In the 58.com filing below, list each financial measure reported under "Third Quarter 2014 Financial Highlights" with the third-quarter value given for it.

── Excerpted passage ──

For the month of November 2014
--------------
Commission File Number: 001-36140
--------------
58.com Inc.
Block E, The North American International
Business Center
Yi 108 Beiyuan Road
Chaoyang District, Beijing 100101
The People’s Republic of China
(Address of principal executive offices)
Indicate by check mark whether the registrant files or will file annual reports under cover of Form 20-F or Form 40-F.
Form 20-F x Form 40-F ¨
Indicate by check mark if the registrant is submitting the Form 6-K in paper as permitted by Regulation S-T Rule 101(b)(1):________________
Indicate by check mark if the registrant is submitting the Form 6-K in paper as permitted by Regulation S-T Rule 101(b)(7):________________
SIGNATURES
Pursuant to the requirements of the Securities Exchange Act of 1934, the registrant has duly caused this report to be signed on its behalf by the undersigned, thereunto duly authorized.
58.com Inc. | |||
By | : | /s/ Hao Zhou | |
Name | : | Hao Zhou | |
Title | : | Chief Financial Officer |
Date: November 12, 2014
Exhibit Index
Exhibit 99.1 – Press Release
Exhibit 99.1
58.com Reports Third Quarter 2014 Unaudited Financial Results
BEIJING, November 12, 2014 -- 58.com Inc. (NYSE: WUBA) (“58.com” or the “Company”), China’s largest online marketplace serving local merchants and consumers, today reported its unaudited financial results for the third quarter ended September 30, 2014.
Third Quarter 2014 Financial Highlights
· | Total revenues were US$72.0 million, a 72.9% increase from the same period last year; exceeding guidance of US$66.0 million to US$68.0 million. |
· | Gross margin was 95.3%, compared with 94.5% during the same quarter of 2013. |
· | Net income was US$5.9 million, a 30.0% decrease from the same period last year. |
· | Non-GAAP net income1 was US$7.8 million, compared with non-GAAP net income of US$9.3 million in the same quarter of 2013. |
· | Basic and diluted earnings per ADS2 attributable to ordinary shareholders were US$0.07. One ADS represents two Class A ordinary shares. |
· | Non-GAAP basic and diluted earnings per ADS attributable to ordinary shareholders were US$0.09. |
Shares Outstanding
As of September 30, 2014, the Company had a total of 175,606,343 ordinary shares (including 98,301,844 Class A and 77,304,499 Class B ordinary shares) issued and outstanding. One ADS represents two Class A ordinary shares. The Company used weighted average ADSs or ordinary shares to calculate earnings per ADS and earnings per share.

───
── Data lines ──

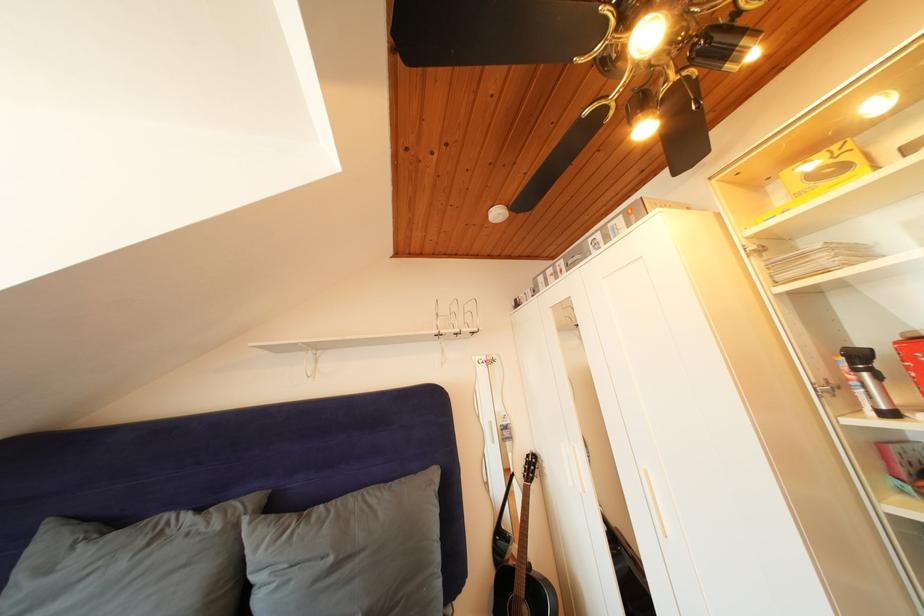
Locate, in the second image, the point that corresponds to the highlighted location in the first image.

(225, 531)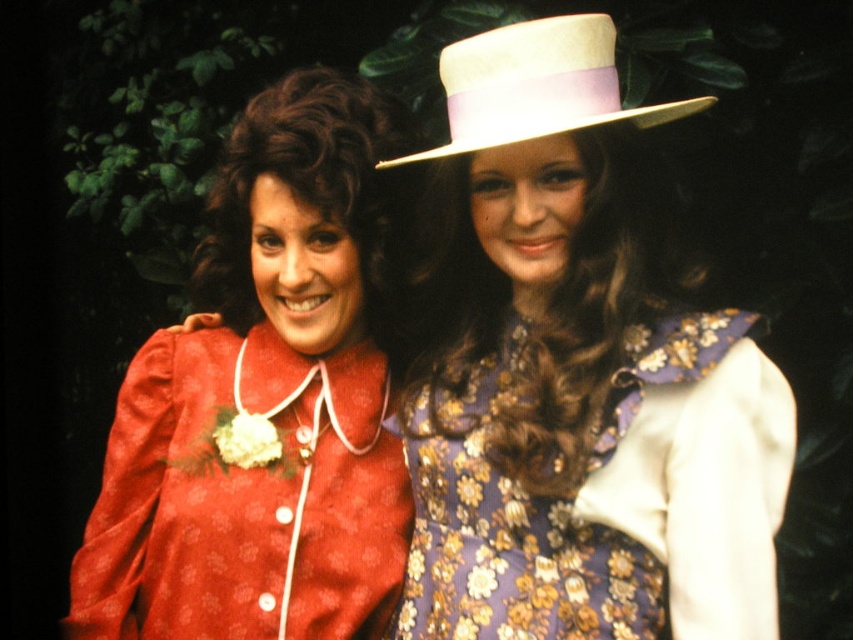
Question: Is matte red jacket at center in front of matte red dress at left?

Choices:
 (A) no
 (B) yes

Answer: (B)

Question: Which point appears closest to the camera in this image?

Choices:
 (A) (308, 616)
 (B) (543, 74)
 (C) (463, 40)

Answer: (B)

Question: Which point is closer to the camera?

Choices:
 (A) matte red dress at left
 (B) white felt hat at upper center
 (C) floral-patterned fabric dress at center

Answer: (B)

Question: Is matte red jacket at center smaller than white felt hat at upper center?

Choices:
 (A) no
 (B) yes

Answer: (A)

Question: Which object appears closest to the camera in this image?

Choices:
 (A) matte red dress at left
 (B) white felt hat at upper center
 (C) floral-patterned fabric dress at center

Answer: (B)

Question: Can you confirm if matte red jacket at center is smaller than floral-patterned fabric dress at center?

Choices:
 (A) yes
 (B) no

Answer: (B)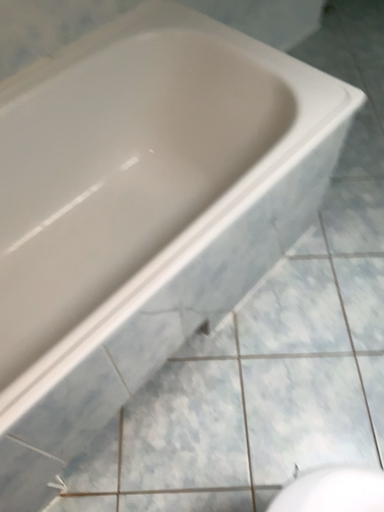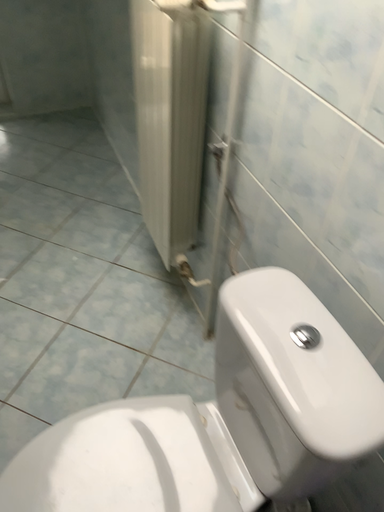
Question: How did the camera likely rotate when shooting the video?

Choices:
 (A) rotated left
 (B) rotated right

Answer: (B)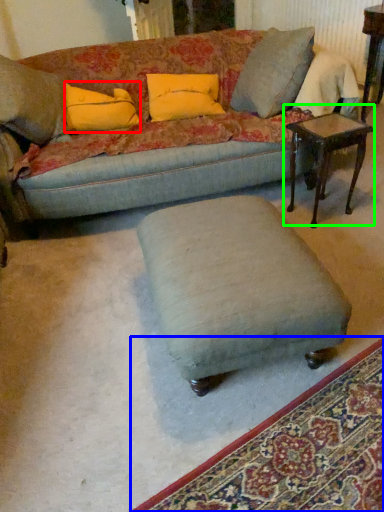
Question: Considering the real-world distances, which object is closest to pillow (highlighted by a red box)? mat (highlighted by a blue box) or table (highlighted by a green box).

Choices:
 (A) mat
 (B) table

Answer: (B)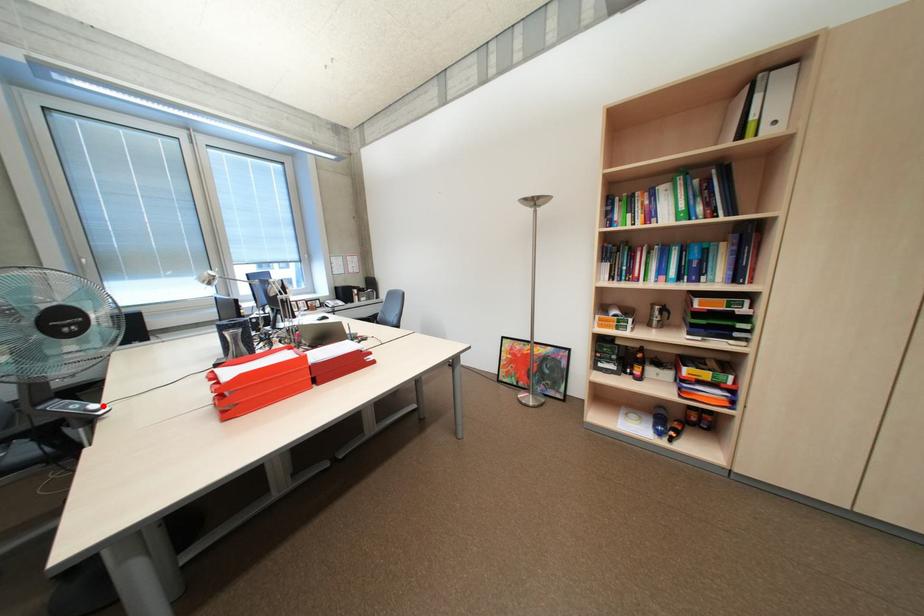
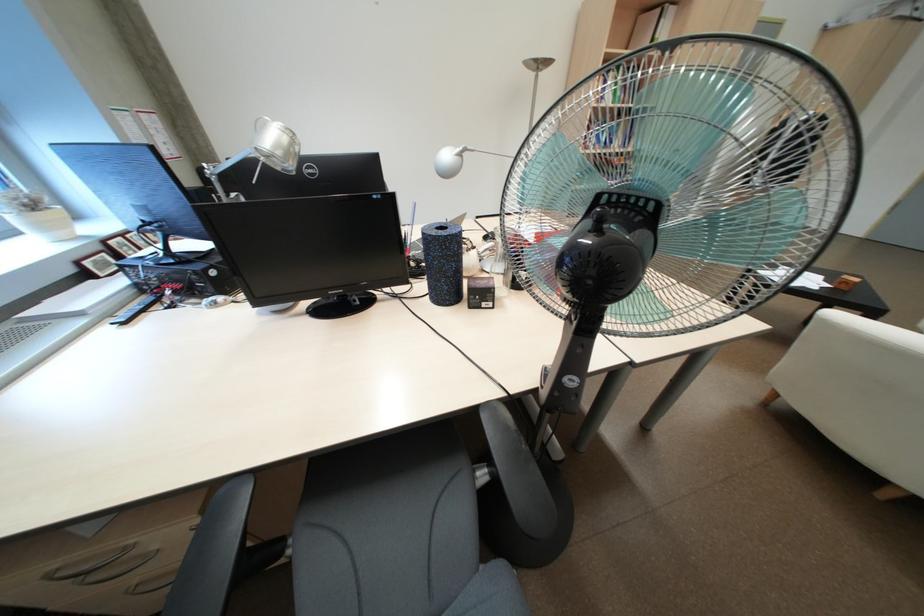
Question: I am providing you with two images of the same scene from different viewpoints. A red point is marked on the first image. Is the red point's position out of view in image 2?

Choices:
 (A) Yes
 (B) No

Answer: (A)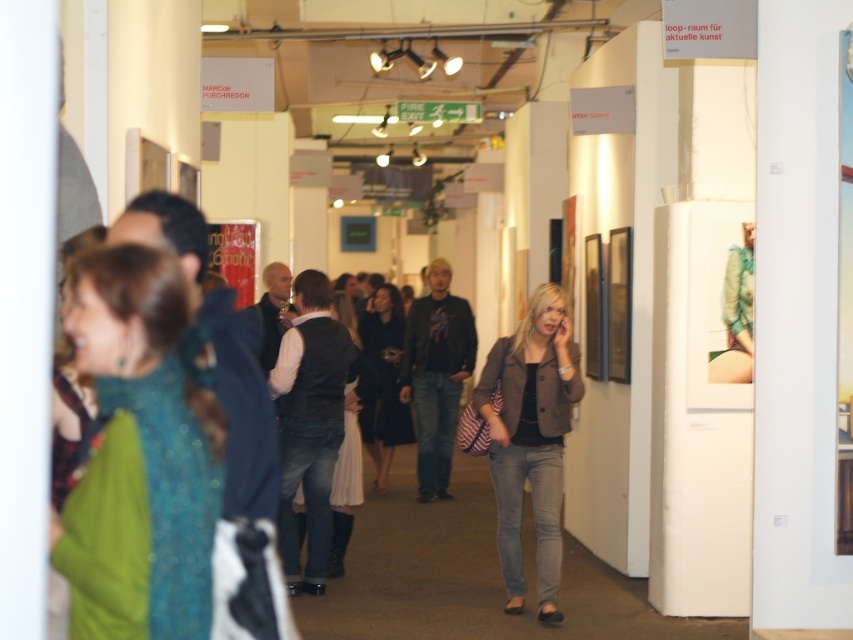
Which is behind, point (154, 467) or point (381, 435)?

The point (381, 435) is more distant.

Is green sequined dress at left closer to the viewer compared to black dress at center?

Yes.

The height and width of the screenshot is (640, 853). Identify the location of green sequined dress at left. (141, 452).

Find the location of a particular element. The width and height of the screenshot is (853, 640). green sequined dress at left is located at coordinates coord(141,452).

Can you confirm if green sequined dress at left is smaller than matte brown blazer at center?

Indeed, green sequined dress at left has a smaller size compared to matte brown blazer at center.

Between point (183, 387) and point (496, 458), which one is positioned in front?

Positioned in front is point (183, 387).

Who is more distant from viewer, [161,499] or [509,442]?

Positioned behind is point [509,442].

The width and height of the screenshot is (853, 640). What are the coordinates of `green sequined dress at left` in the screenshot? It's located at (141, 452).

What do you see at coordinates (531, 438) in the screenshot?
I see `matte brown blazer at center` at bounding box center [531, 438].

Is point (572, 348) closer to camera compared to point (390, 384)?

Yes, point (572, 348) is closer to viewer.

What do you see at coordinates (531, 438) in the screenshot?
I see `matte brown blazer at center` at bounding box center [531, 438].

Identify the location of matte brown blazer at center. (531, 438).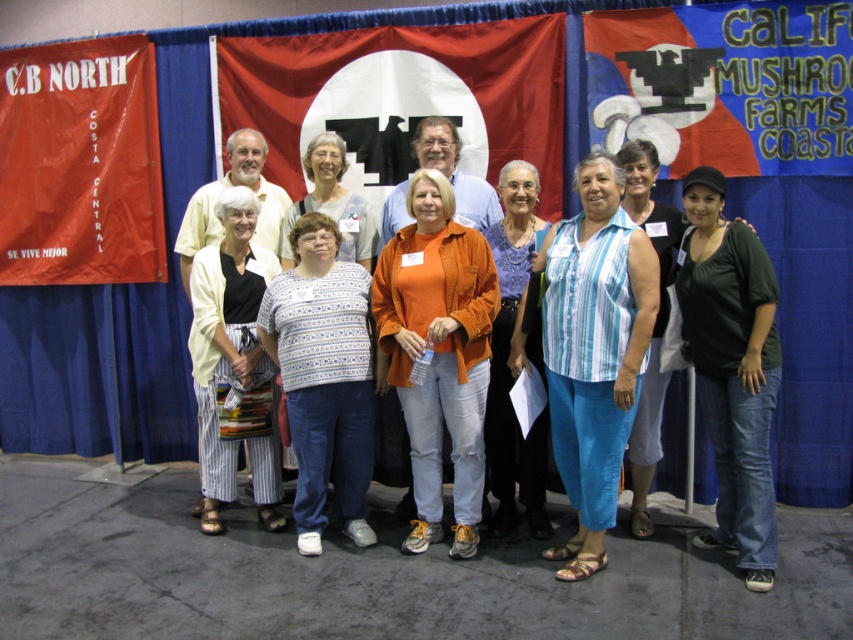
Does white printed shirt at center appear over matte black tank top at center?

No.

Between point (264, 344) and point (643, 467), which one is positioned in front?

Point (264, 344)

Who is more distant from viewer, (296, 298) or (631, 182)?

Point (631, 182)

The height and width of the screenshot is (640, 853). Find the location of `white printed shirt at center`. white printed shirt at center is located at coordinates (323, 378).

Which of these two, white printed shirt at center or matte purple blouse at center, stands taller?

With more height is matte purple blouse at center.

Does white printed shirt at center have a lesser width compared to matte purple blouse at center?

No, white printed shirt at center is not thinner than matte purple blouse at center.

Describe the element at coordinates (323, 378) in the screenshot. I see `white printed shirt at center` at that location.

The width and height of the screenshot is (853, 640). I want to click on white printed shirt at center, so click(x=323, y=378).

Is orange matte shirt at center taller than dark green jersey at center?

In fact, orange matte shirt at center may be shorter than dark green jersey at center.

Identify the location of orange matte shirt at center. This screenshot has width=853, height=640. (438, 353).

Is point (436, 189) positioned behind point (743, 488)?

Yes, it is.

Locate an element on the screen. The height and width of the screenshot is (640, 853). orange matte shirt at center is located at coordinates (438, 353).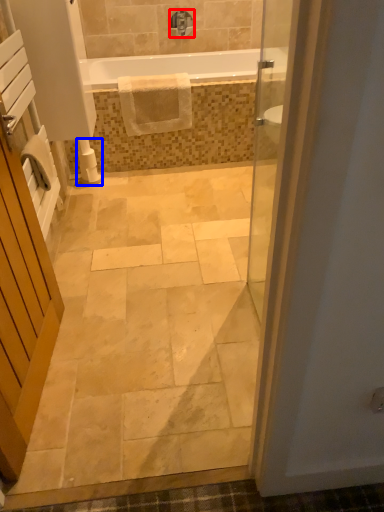
Question: Which of the following is the farthest to the observer, tap (highlighted by a red box) or toilet paper (highlighted by a blue box)?

Choices:
 (A) tap
 (B) toilet paper

Answer: (A)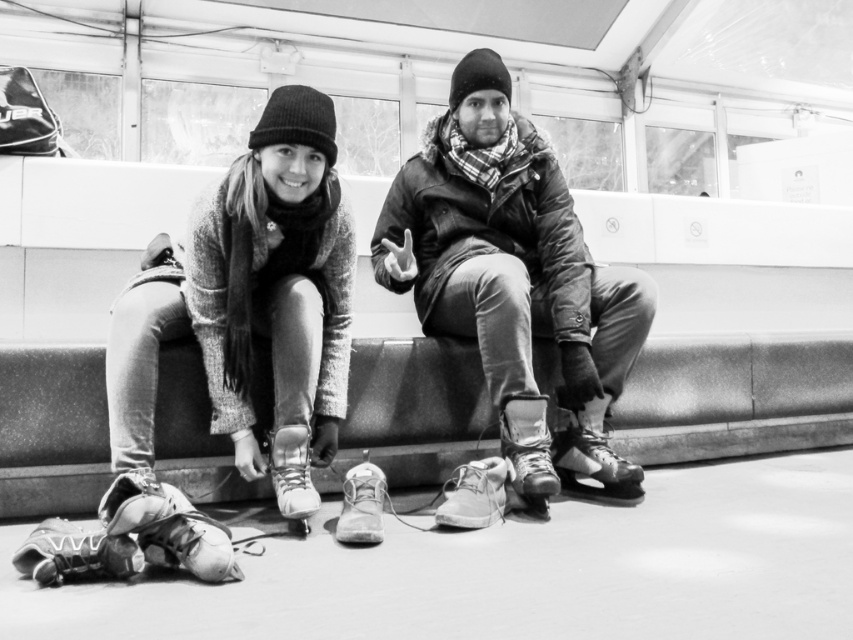
Question: Among these points, which one is farthest from the camera?

Choices:
 (A) (370, 522)
 (B) (314, 502)

Answer: (B)

Question: Is matte black boot at lower center above leather shoe at lower center?

Choices:
 (A) no
 (B) yes

Answer: (B)

Question: Is knit woolen beanie at upper left smaller than leather boot at lower center?

Choices:
 (A) no
 (B) yes

Answer: (A)

Question: Among these objects, which one is farthest from the camera?

Choices:
 (A) leather boot at lower center
 (B) leather shoe at lower center
 (C) shiny leather boot at lower center

Answer: (C)

Question: Which is farther from the shiny leather boot at lower center?

Choices:
 (A) leather shoe at lower center
 (B) leather shoe at center
 (C) knit woolen beanie at upper left
 (D) leather skate at lower left

Answer: (D)

Question: Can you confirm if leather boot at lower center is positioned below shiny leather boot at lower center?

Choices:
 (A) no
 (B) yes

Answer: (A)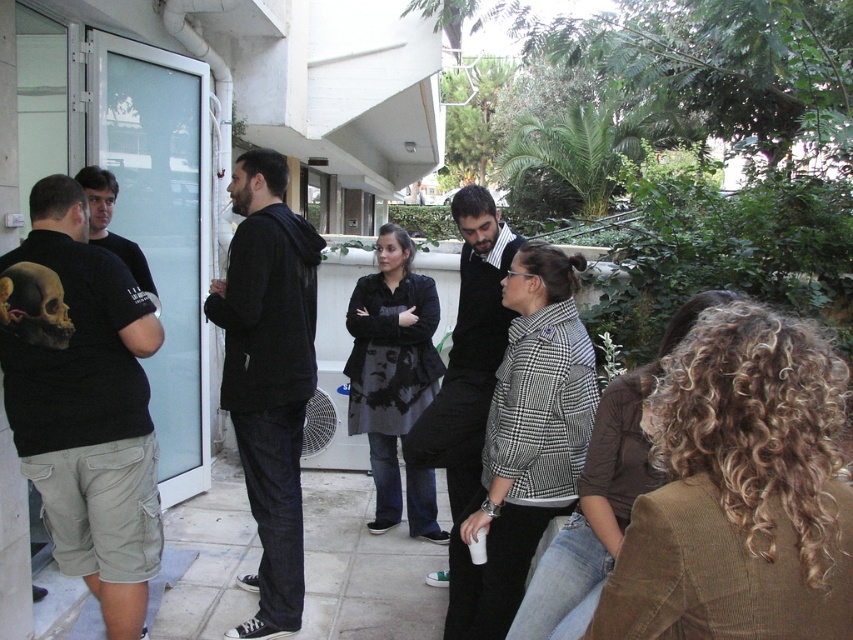
You are standing at the point with coordinates (83, 401). What object are you currently standing on?

You are standing on the black matte t shirt at left.

You are organizing a charity clothing drive and need to categorize hoodies by size. You have two hoodies to sort today. The first is the black cotton hoodie at center, and the second is the matte black hoodie at left. Which hoodie should you place in the large size bin?

The black cotton hoodie at center has a larger size compared to the matte black hoodie at left, so you should place the black cotton hoodie at center in the large size bin.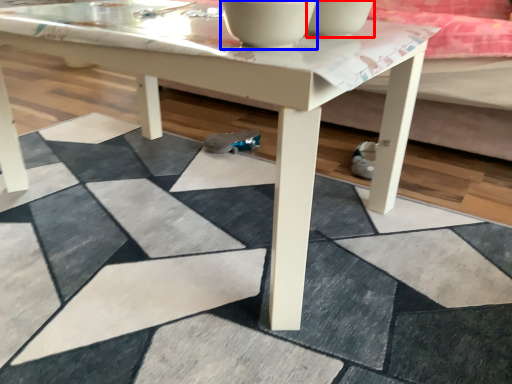
Question: Which point is closer to the camera, bowl (highlighted by a red box) or bowl (highlighted by a blue box)?

Choices:
 (A) bowl
 (B) bowl

Answer: (B)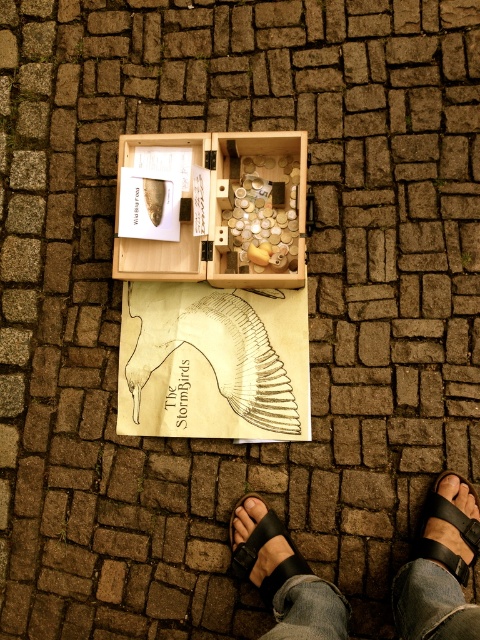
Can you confirm if wooden box at center is positioned to the right of black leather sandal at lower center?

No, wooden box at center is not to the right of black leather sandal at lower center.

Does wooden box at center have a smaller size compared to black leather sandal at lower center?

No.

This screenshot has height=640, width=480. In order to click on wooden box at center in this screenshot , I will do `click(219, 209)`.

Which is above, black leather sandals at lower center or black leather sandal at lower right?

black leather sandal at lower right is above.

Which of these two, black leather sandals at lower center or black leather sandal at lower right, stands taller?

black leather sandals at lower center

The width and height of the screenshot is (480, 640). What do you see at coordinates (441, 568) in the screenshot? I see `black leather sandals at lower center` at bounding box center [441, 568].

Find the location of a particular element. This screenshot has width=480, height=640. black leather sandals at lower center is located at coordinates (441, 568).

Does black leather sandals at lower center have a lesser width compared to black leather sandal at lower center?

In fact, black leather sandals at lower center might be wider than black leather sandal at lower center.

Does point (276, 557) lie in front of point (259, 550)?

Yes, point (276, 557) is closer to viewer.

Image resolution: width=480 pixels, height=640 pixels. I want to click on black leather sandals at lower center, so click(x=441, y=568).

───

Solution for this problem.
- Total revenues: US$72.0 million
- Gross margin: 95.3%
- Net income: US$5.9 million
- Non-GAAP net income: US$7.8 million
- Basic and diluted earnings per ADS attributable to ordinary shareholders: US$0.07
- Non-GAAP basic and diluted earnings per ADS attributable to ordinary shareholders: US$0.09